Sur place, il a rencontré un autre médecin américain, Feroze Sidhwa, chirurgien traumatologue californien d’origine pakistanaise. Tous deux ont été dirigés vers l’hôpital européen de Khan Younès. Dès leur première visite, ils se sont retrouvés face à une situation qu'ils n'avaient encore jamais affrontées. Des journalistes de «Politico», du «New York Times» et du podcast This American Life en ont par la suite rendu compte.
L’infirmière qui les guidait parlait à peine anglais. En passant devant deux enfants, elle a désigné la tête de chacun d'entre eux, répétant simplement: «Shot, shot» (tir, tir). Un mot qu'elle a ensuite répété en passant devant deux autres enfants. Feroze Sidhwa a d'abord pensé que l'infirmière confondait balles et éclats d’obus. Mais en examinant les radiographies, il a du admettre qu’il s’agissait bel et bien de balles logées dans la tête.
Blessures par balle à la tête et au thorax
Et ce n’était que le début. Chaque jour, pendant deux semaines, les deux médecins n'ont eu de cesse d'opérer des enfants grièvement blessés.
Mark Perlmutter se souvient particulièrement de deux garçons d’environ six ans, présentant tous deux des blessures par balle à la tête et au thorax. Il décrit comment il a déchiré la chemise de l’un d’eux pour constater une plaie juste au-dessus du cœur, puis comment il a soulevé les bandages de son front pour découvrir qu’une autre balle avait pénétré près de l’oreille gauche avant de ressortir par le cou.
Ces images le hantent encore aujourd’hui. A la fin de leur mission, Mark Perlmutter et Feroze Sidhwa avaient recensé 13 enfants atteints d’au moins une balle dans la tête. La plupart n’ont pas survécu.
De retour aux Etats-Unis, ils ont conduit une enquête informelle auprès de médecins et d’infirmiers américains ayant travaillé à Gaza. Sur 53 personnes interrogées, 44 ont affirmé avoir vu des enfants blessés par balle à la tête et/ou au thorax. Certaines disposaient de radiographies et de photographies attestant ces blessures.
Les praticiens ont ensuite adressé une lettre au président américain Joe Biden, demandant une enquête indépendante et un arrêt des livraisons d’armes américaines à Israël. Aucune suite n’a été donnée.
Des tirs de sniper?
Une question demeure: comment ces enfants ont-ils été blessés? Selon Marl Perlmutter et Feroze Sidhwa, les familles racontent un scénario récurrent: les enfants jouaient à l’intérieur ou dans la rue lorsque des tirs israéliens les ont atteints. Mark Perlmutter est convaincu qu’il ne s’agit pas d’accidents: «Aucun tireur d’élite ne touche deux fois un enfant par erreur.»

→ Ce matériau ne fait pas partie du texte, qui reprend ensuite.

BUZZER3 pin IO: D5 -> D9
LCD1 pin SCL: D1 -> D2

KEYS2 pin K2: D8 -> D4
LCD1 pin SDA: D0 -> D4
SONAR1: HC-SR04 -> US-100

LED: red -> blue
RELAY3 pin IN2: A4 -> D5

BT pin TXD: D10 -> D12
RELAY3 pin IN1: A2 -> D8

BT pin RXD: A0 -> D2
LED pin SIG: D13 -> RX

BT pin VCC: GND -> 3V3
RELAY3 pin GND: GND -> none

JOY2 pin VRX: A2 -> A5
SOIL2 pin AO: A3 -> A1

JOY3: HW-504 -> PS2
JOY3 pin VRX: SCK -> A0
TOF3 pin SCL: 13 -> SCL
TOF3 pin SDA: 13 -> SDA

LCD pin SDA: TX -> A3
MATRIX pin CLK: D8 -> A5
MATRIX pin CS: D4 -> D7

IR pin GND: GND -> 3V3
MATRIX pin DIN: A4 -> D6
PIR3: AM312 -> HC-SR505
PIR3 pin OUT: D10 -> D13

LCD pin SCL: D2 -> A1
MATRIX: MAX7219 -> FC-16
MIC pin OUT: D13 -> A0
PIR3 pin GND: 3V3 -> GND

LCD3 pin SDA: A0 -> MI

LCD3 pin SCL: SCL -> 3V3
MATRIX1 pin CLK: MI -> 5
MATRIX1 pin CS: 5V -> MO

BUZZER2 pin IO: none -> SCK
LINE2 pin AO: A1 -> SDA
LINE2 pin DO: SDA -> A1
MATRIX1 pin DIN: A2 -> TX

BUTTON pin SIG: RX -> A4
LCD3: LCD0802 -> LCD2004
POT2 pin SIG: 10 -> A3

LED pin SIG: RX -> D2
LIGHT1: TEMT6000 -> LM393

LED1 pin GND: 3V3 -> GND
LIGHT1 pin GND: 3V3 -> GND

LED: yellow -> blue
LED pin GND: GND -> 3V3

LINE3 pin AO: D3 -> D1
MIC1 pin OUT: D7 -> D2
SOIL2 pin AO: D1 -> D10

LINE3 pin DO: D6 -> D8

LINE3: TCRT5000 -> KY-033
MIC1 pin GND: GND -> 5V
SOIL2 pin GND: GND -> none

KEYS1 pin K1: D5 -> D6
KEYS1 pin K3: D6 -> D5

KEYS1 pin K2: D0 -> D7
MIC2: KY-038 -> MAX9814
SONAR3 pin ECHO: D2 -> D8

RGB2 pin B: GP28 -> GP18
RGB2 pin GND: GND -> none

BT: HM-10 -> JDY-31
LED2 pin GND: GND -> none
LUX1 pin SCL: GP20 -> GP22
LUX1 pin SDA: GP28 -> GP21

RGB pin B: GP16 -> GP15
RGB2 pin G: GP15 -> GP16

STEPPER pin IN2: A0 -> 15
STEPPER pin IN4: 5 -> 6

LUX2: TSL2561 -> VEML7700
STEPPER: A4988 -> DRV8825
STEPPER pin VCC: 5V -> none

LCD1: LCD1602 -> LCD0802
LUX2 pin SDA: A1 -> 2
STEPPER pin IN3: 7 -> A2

Un cas récent illustre cette inquiétude: l’exécution d’un garçon palestinien de dix ans en Cisjordanie a fait grand bruit. Des témoins ont déclaré à la BBC que l’enfant et ses amis jouaient au football lorsqu’ils ont aperçu des véhicules militaires israéliens et pris la fuite. Les Forces de défense israéliennes (FDI) ont affirmé que les enfants lançaient des pierres et que les soldats avaient ouvert le feu. L’incident fait l’objet d’une enquête.
Les accusations formulées par les deux médecins américains sont rejetées par Tsahal. Dans une déclaration transmise aux médias, l’armée israélienne a assuré: «Tsahal ne vise pas les mineurs et prend de vastes mesures pour éviter tout dommage aux civils, y compris aux enfants. Elle agit dans le respect du droit international.»